■ **What you have to do**: Beginning at the line containing "399 204 3021" in the material below and ending at the line containing "386 270 2225", return each line exactly and add nothing.

=== Exercise input ===

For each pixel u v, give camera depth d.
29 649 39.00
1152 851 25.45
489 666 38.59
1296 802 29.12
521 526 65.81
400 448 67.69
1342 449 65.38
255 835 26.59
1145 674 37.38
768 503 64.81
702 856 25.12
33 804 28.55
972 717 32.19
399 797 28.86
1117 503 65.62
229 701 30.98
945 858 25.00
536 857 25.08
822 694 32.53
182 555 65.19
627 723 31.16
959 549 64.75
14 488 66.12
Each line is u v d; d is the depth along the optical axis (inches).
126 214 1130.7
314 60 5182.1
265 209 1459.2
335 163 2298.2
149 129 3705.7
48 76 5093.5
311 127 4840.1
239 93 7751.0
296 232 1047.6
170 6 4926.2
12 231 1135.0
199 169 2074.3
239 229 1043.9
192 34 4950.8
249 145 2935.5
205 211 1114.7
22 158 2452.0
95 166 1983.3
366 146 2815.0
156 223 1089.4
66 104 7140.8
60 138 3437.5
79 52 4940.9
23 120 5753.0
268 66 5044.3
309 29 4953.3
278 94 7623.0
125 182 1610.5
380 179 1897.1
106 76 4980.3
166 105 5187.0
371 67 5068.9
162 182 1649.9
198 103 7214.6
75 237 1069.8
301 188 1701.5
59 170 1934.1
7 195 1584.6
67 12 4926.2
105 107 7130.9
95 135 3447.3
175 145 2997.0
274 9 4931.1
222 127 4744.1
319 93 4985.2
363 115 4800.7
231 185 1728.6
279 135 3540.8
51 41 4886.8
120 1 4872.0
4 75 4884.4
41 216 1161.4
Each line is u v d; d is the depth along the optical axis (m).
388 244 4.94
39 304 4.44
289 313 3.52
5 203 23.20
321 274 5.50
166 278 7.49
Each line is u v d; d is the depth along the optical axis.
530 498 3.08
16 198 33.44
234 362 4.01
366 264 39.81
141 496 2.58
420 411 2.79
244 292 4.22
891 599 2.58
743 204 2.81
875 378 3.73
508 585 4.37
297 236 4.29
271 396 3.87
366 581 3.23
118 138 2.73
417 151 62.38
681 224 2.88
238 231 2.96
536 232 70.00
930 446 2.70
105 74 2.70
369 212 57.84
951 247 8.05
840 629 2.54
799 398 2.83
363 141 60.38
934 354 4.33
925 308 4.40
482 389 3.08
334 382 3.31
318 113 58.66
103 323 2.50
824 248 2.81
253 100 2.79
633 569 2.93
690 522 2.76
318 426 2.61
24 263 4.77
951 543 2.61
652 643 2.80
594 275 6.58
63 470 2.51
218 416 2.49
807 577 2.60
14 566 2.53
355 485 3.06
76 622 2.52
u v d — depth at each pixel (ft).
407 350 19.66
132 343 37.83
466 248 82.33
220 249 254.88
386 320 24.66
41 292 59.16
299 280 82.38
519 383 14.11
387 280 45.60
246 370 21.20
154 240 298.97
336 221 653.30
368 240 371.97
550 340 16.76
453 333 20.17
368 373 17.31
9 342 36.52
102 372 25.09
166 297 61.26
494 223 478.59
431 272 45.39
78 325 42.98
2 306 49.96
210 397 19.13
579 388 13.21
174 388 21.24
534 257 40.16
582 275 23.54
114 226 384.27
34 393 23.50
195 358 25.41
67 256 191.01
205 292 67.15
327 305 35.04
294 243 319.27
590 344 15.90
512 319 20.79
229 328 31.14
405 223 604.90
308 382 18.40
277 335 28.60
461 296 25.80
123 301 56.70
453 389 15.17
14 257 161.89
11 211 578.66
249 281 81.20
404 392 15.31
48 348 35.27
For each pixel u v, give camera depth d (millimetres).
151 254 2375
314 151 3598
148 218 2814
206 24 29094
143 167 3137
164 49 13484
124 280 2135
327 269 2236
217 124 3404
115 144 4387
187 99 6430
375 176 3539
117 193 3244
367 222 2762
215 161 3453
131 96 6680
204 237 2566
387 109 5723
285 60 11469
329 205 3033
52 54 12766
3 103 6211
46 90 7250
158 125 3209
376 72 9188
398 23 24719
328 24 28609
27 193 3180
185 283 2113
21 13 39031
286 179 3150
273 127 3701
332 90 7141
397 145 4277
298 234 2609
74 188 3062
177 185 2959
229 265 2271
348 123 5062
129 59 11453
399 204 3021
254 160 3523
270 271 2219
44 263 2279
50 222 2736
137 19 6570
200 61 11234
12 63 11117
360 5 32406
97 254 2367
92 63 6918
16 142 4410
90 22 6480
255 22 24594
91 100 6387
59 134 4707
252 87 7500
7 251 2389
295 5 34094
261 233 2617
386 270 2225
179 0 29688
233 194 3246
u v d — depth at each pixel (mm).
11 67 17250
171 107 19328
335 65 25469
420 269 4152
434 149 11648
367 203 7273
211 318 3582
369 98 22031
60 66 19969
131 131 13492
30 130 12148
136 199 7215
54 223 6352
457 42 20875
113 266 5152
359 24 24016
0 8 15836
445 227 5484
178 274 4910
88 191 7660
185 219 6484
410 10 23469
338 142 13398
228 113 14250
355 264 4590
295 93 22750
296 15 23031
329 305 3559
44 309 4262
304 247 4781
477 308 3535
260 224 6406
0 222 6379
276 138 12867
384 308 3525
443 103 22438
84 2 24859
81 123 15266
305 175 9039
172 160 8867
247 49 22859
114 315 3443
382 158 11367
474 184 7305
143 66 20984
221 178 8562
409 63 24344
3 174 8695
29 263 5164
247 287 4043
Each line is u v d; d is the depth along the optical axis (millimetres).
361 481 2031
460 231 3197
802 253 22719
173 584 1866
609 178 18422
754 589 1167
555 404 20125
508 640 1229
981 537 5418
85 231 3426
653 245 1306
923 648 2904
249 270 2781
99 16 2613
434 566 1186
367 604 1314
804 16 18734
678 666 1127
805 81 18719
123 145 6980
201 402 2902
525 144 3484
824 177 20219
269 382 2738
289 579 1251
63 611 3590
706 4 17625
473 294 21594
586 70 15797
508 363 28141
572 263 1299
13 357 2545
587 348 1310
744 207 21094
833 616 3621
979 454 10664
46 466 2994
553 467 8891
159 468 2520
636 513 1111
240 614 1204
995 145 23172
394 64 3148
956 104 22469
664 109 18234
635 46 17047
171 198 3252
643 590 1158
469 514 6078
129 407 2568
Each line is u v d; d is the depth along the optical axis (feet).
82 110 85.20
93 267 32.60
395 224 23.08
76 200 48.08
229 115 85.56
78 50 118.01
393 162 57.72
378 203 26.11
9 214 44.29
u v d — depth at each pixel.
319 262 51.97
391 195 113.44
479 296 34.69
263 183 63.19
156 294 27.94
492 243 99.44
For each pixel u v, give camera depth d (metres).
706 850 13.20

===

■ **Task result**:
399 204 3021
254 160 3523
270 271 2219
44 263 2279
50 222 2736
137 19 6570
200 61 11234
12 63 11117
360 5 32406
97 254 2367
92 63 6918
16 142 4410
90 22 6480
255 22 24594
91 100 6387
59 134 4707
252 87 7500
7 251 2389
295 5 34094
261 233 2617
386 270 2225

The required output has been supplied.